Meme kanserinde önemli olan östrojene maruz kalınan süre. Yani erken adet görmek, geç menopoza girmek. 30 yaşından önce doğurmak iyi bir faktör, emzirmek sağlık açısından olumlu. Emzirme konusunda bilinçlenmek gerekir. Yağlı beslenme ve hazır gıdalarla beslenmeden uzak durmak gerekiyor. Egzersiz hayatımızda devamlı olmalı. Ailesinde kanser öyküsü olan kişiler 40 yaş öncesi muayenelerini yaptırmalı. 40 yaşına gelen her kadın 3 ve 6 aylık periyotla mamografi çektirmeli. Evde aylık muayeneler yapılmalı. |
RADYOTERAPİ MEME KANSERİNDE HASTALIĞIN YAYILMASINI ENGELLİYOR
Radyasyon onkolojisindeki gelişmeler sonrasında artık 3-4 boyutlu tedaviler ile cildi koruyabiliyoruz. Cilt yanıkları olmadan tedavi mümkün olmaktadır. Radyoterapi sonrası da hastalığın lokal kontrolü yüzde 90'ların üzerine çıkmaktadır. Radyoterapi aynı zamanda hastalığın başka organlara yayılmasını da önlemektedir. Radyasyon tedavisine cerrahi sonrası yara iyileşmesini takiben başlanabilir, bu genelde 4 haftalık bir süreyi ifade etmektedir. Ancak meme tümörlerinin tedavisinde diğer önemli ek tedavi olan kemoterapi ile radyoterapinin sırasının doğru belirlenmesi çok önemlidir.
Hastaya eğer kemoterapi uygulanması gerekiyorsa önce 4, 6 veya 8 kür olarak kemoterapi uygulanır ve sonrasında radyoterapi uygulamasına başlanır. Kemoterapi uygulanmayacak ise, cerrahi girişim sonrası yara iyileşmesini takiben radyasyon tedavisine başlanabilir. Meme kanserinin tedavisinde sıklıkla uygulanan hormonoterapi ise genelikle radyasyon tedavisi ile birlikte uygulanabilmektedir. Günümüzde pek çok deneyimli merkezde yapılan stereotaktik radyoterapi, radyoterapi ile tedavide önemli bir kapı açmıştır.
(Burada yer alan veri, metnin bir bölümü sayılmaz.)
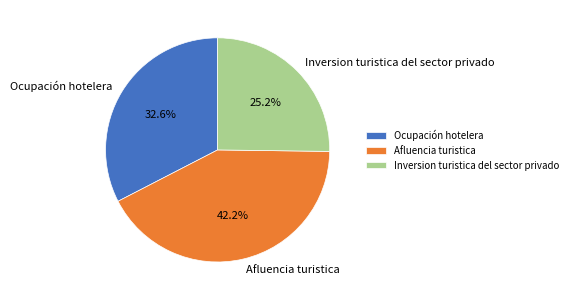

How many segments does this pie chart have?

3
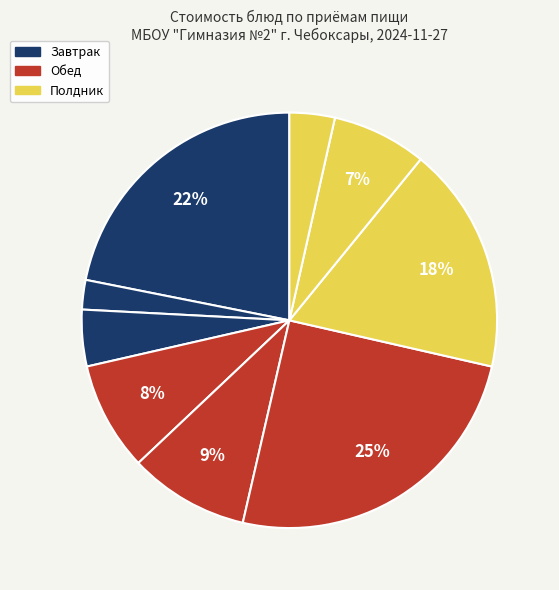

How many slices are in this pie chart?

9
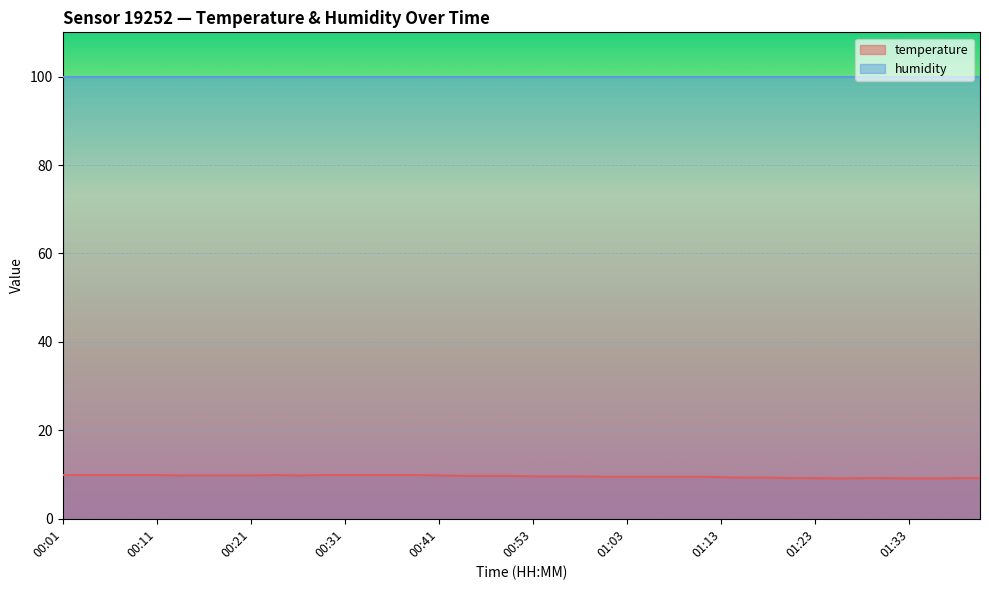

What position from the left is 01:08?

27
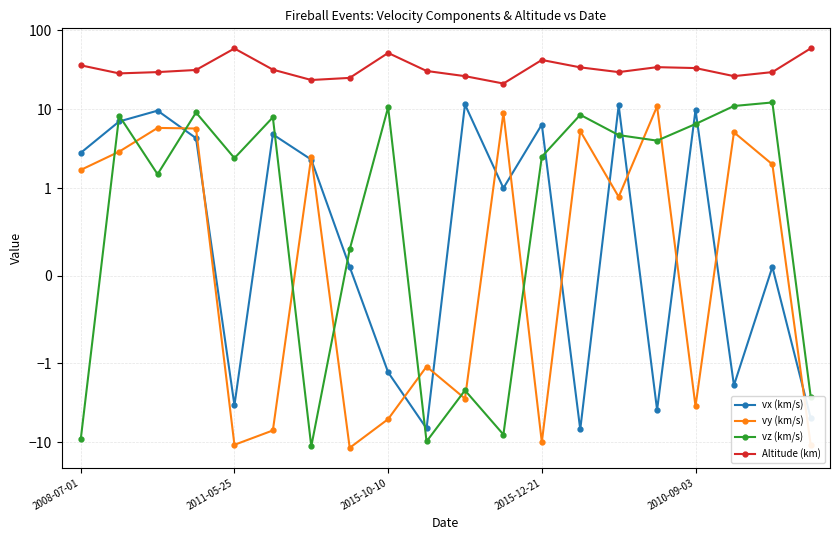

The vy (km/s) series shows 2.0 at 18. True or false?

True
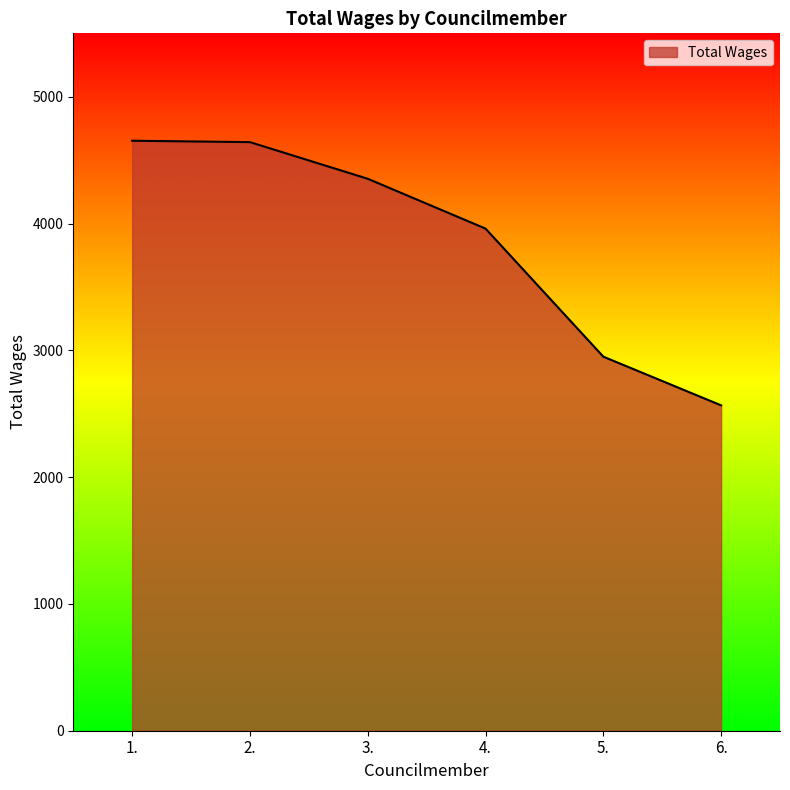

Is it true that the value at 3. is 7340?

False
RADYASYONA BAĞLI GELİŞEN YAN ETKİLER
Erken yan etkiler tedavi sırasında genelde ikinci haftadan sonra ortaya çıkan ve tedavi bitiminden sonraki 2 hafta içinde azalarak iyileşen, lokal enflamasyona bağlı gelişen yan etkilerdir. Bunlar genelde cilt yan etkileridir. Geç yan etkiler ise tedavi bittikten 6-9 ay sonra ortaya çıkan, genelde yumuşak dokuda fibrosiz ve damar duvarında kalınlaşmaya bağlı olarak ortaya çıkan yan etkilerdir. Meme cildinde ödem, sertleşme (fibrosiz), kol ödemi, kolda hareket kısıtlılığı, kola giden sinirlerde hasarlanma, akciğerde fibrosiz, radyasyon pnömonisi, kalp zarında (perikart) sıvı toplanması, kalbi besleyen sol koroner damarda tıkanmaya bağlı miyokart enfarktüsü ortaya çıkabilir.
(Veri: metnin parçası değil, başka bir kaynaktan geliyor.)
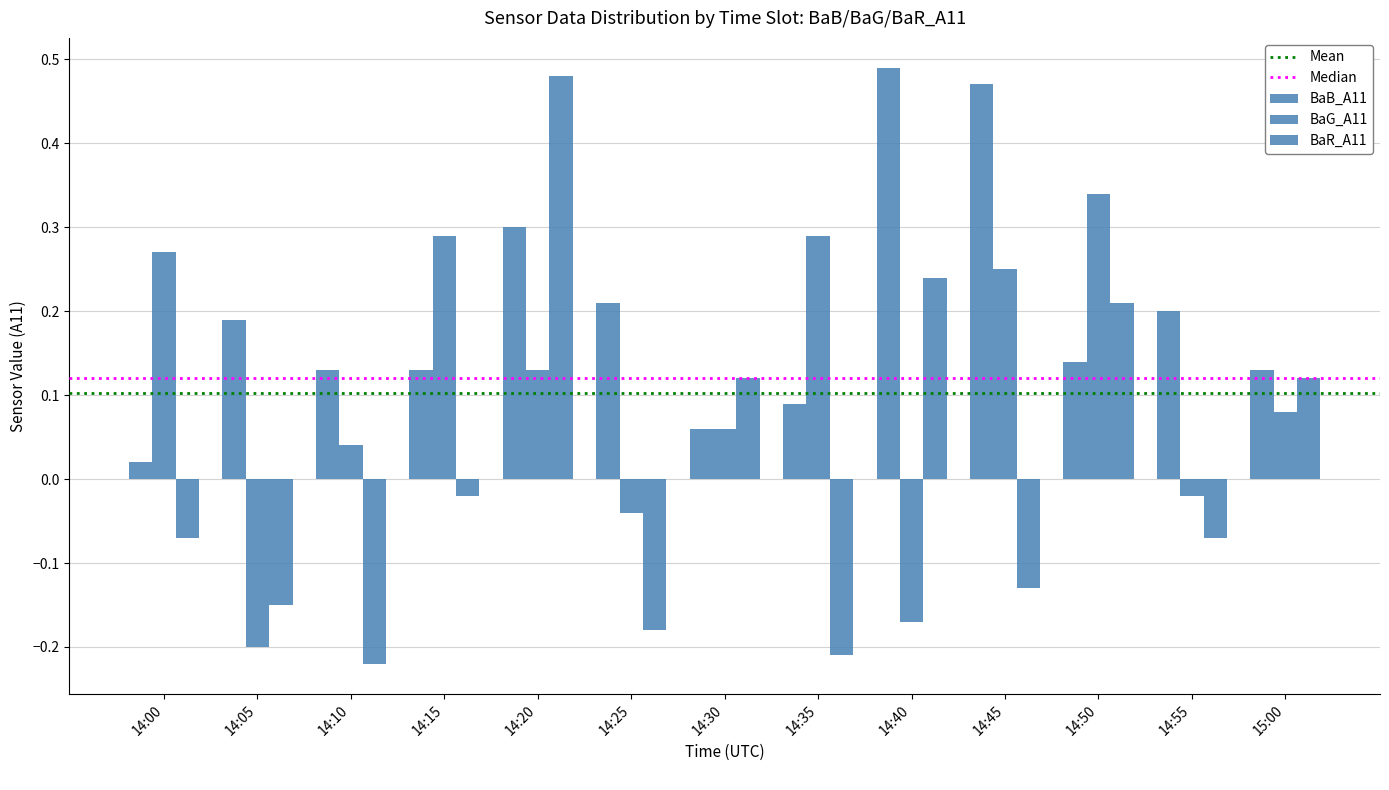

The value of BaR_A11 at 14:50 is 0.2. True or false?

True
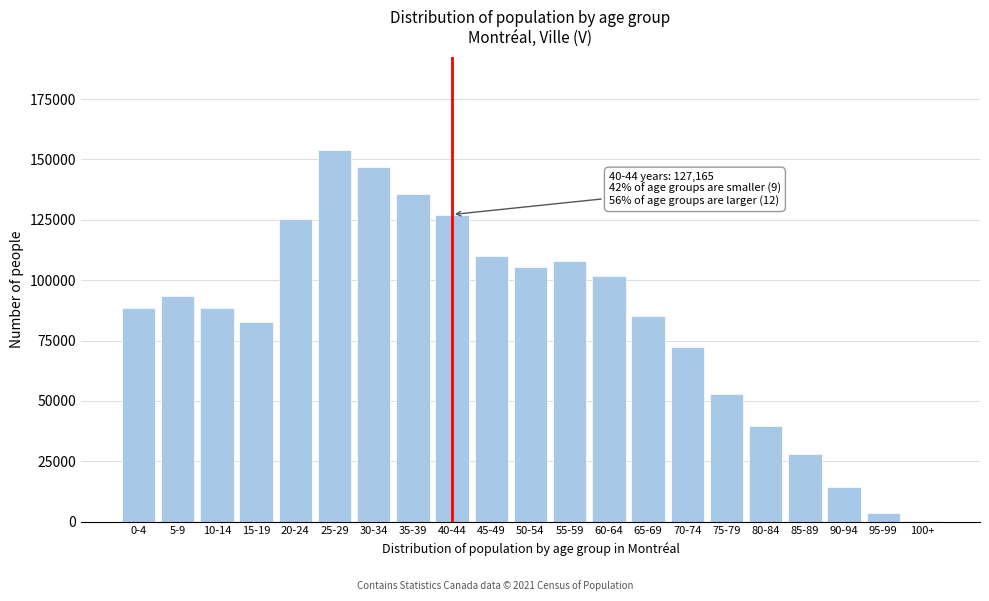

Which label corresponds to the largest value in the chart?

25-29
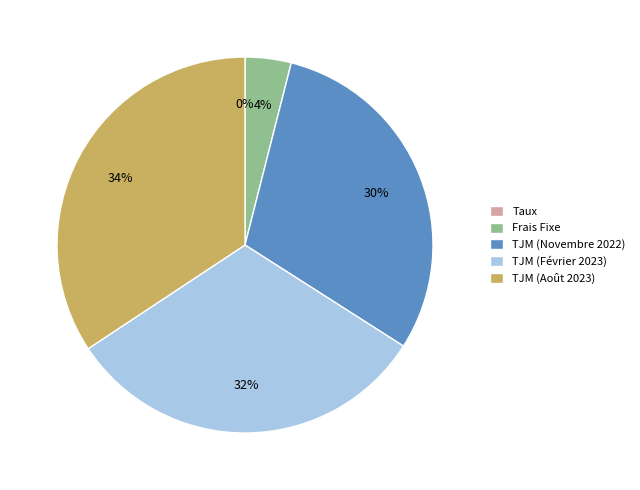

The TJM (Novembre 2022) slice represents 30% of the pie. True or false?

True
SİGARA, DİYABET GİBİ FAKTÖRLERLE DE YAN ETKİLER OLUŞABİLİR
Radyasyona bağlı gelişen akciğer yan etkileri, akciğer dokusunun kabalaşması, nedbe dokusuna dönüşmesi sonucu ortaya çıkıyor. Geç etkiler içinde en ciddi olanı sol meme tedavilerinde sıklığı artan miyokart enfarktüsüdür. Özellikle eski tekniklerle tedavi edilen hastalarda ortaya çıkma riski yüksektir. Radyasyona bağlı olarak gelişen geç etkilerin sıklığı ve derecesi kemoterapi ile artış göstermektedir. Ayrıca hastaya bağlı faktörler, diyabet, sigara içiciliği, var olan kalp damar hastalıkları yan etki sıklığını arttırmaktadır.
YENİ TEKNOLOJİLER YAN ETKİLERİ AZALTIYOR
Günümüzde kullanılan yeni teknolojiler (3-BKRT, IMRT) ile kalp ve akciğer dozlarında belirgin derecede azalma sağlanmıştır. Bu teknikler solunum ayarlı RT ve görüntü rehberliğinde RT ile birleştirilince normal doku dozlarındaki azalma daha da belirgin hale gelmektedir. Normal dokuların daha iyi korunması ile geç yan etkilerde belirgin azalma sağlanmakta, hastalarda mükemmel kozmetik sonuç ile uzun sağkalım elde edilmektedir.